Bali – Keberadaan masyarakat yang menguasai tanah di kawasan hutan masih menjadi problematik pemerintah yang harus diselesaikan, salah satunya di Desa Bangli, Kecamatan Baturiti, Kabupaten Tabanan. Desa seluas 118 hektare yang telah lama ditempati oleh masyarakat secara turun temurun sejak tahun 1932 ini, sebagian wilayahnya berada di kawasan hutan dan berbatasan langsung dengan hutan lindung.

Wakil Menteri Agraria dan Tata Ruang/Wakil Kepala Badan Pertanahan Nasional (Wamen ATR/Waka BPN), Surya Tjandra, berkesempatan mengunjungi Desa Bangli pada Jumat (26/11/2021). Berdasarkan informasi yang didapat dari Kepala Desa Bangli, awal mula pada tahun 1932, lokasi tersebut merupakan lokasi kontrak perjanjian untuk perkebunan kopi. Namun, selama penguasaan tanah oleh masyarakat tahun ke tahun, terjadi alih fungsi lahan dari budidaya kopi menjadi lahan permukiman, pekarangan, fasilitas umum, dan tempat ibadah, serta terdapat budaya yang berkembang.

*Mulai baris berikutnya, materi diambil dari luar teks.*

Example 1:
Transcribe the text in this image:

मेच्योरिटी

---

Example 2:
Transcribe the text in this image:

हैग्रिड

“Secara sosial dan ekonomi, sudah tidak layak kita bilang ini kawasan hutan karena sudah beralih fungsi sebagai tempat tinggal dan perkebunan. Tanah yang sudah mereka tempati selama turun temurun ini sudah menjadi satu-satunya sumber bagi penghidupan mereka. Maka dari itu, perlu untuk kami perjuangkan agar masyarakat di sini bisa mendapat kepastian hukum,” ujar Wamen ATR/Waka BPN.

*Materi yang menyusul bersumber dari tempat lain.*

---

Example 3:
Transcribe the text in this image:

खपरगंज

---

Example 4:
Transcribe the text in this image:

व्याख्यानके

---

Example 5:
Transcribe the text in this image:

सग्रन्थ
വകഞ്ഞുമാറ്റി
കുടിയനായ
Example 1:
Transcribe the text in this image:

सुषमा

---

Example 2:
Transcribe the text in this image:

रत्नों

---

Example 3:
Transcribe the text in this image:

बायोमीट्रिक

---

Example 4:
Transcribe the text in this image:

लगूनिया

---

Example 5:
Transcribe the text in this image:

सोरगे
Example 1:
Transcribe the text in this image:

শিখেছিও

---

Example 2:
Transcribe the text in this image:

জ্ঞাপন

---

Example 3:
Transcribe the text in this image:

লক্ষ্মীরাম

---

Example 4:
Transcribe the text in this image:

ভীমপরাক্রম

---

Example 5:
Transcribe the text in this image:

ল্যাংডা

Surya Tjandra menambahkan bahwa persoalan tanah di Indonesia memang rumit dikarenakan wilayahnya terbagi menjadi dua bagian, 1/3 merupakan Area Penggunaan Lain (APL) yang dikelola oleh Kementerian ATR/BPN, dan 2/3 merupakan kawasan hutan yang dikelola oleh Kementerian Lingkungan Hidup dan Kehutanan (KLHK). “Mereka punya aturannya sendiri sehingga perlu dibicarakan agar tidak muncul masalah di lapangan. Jadi untuk masyarakat, mulai saat ini berdoa dan mensyukuri ke depan, tanah ini segera dibebaskan dari kawasan hutan,” ungkapnya.

Kepala Kantor Wilayah BPN Provinsi Bali, Ketut Mangku, yang hadir dalam kesempatan ini juga mengatakan bahwa meski sudah ditempati selama puluhan tahun, masyarakat yang terlibat kontrak perjanjian tahun 1932 tidak melakukan penambahan luas area wilayah yang mereka tempati. Mereka tidak mengambil lahan lagi dari wilayah hutan, tetapi malah dilindungi.

“Ini menjadi contoh keteladanan masyarakat ketika sudah ditetapkan kawasan hutan untuk dilindungi. Kami mendukung mengajukan kepada KLHK agar melepaskan kawasan hutan ini untuk masyarakat, tentunya ini akan membutuhkan proses yang panjang dan kita akan percepat mulai tahun depan,” tegasnya.

Kepala Kantor Pertanahan Kabupaten Tabanan, Haryanto, mengatakan bahwa karena penggunaan dan pemanfaatan tanahnya jelas, sudah dilakukan pengukuran di Desa Bangli. “Dengan begitu, diharapkan hak-hak masyarakat bisa terpenuhi sehingga masyarakat bisa memiliki kepastian hukum atas tanah yang mereka tinggali,” ungkapnya.

Wayan Minten, petani sayur mayur yang sudah lama tinggal di Desa Bangli mengatakan bahwa tanah yang mereka tempati merupakan satu-satunya sumber penghidupan mereka. “Besar harapan kami agar pemerintah dapat memberikan kepastian hukum untuk tanah ini. Kami pun dapat memberikan kewajiban kepada negara sebagai masyarakat yang baik,” ungkapnya.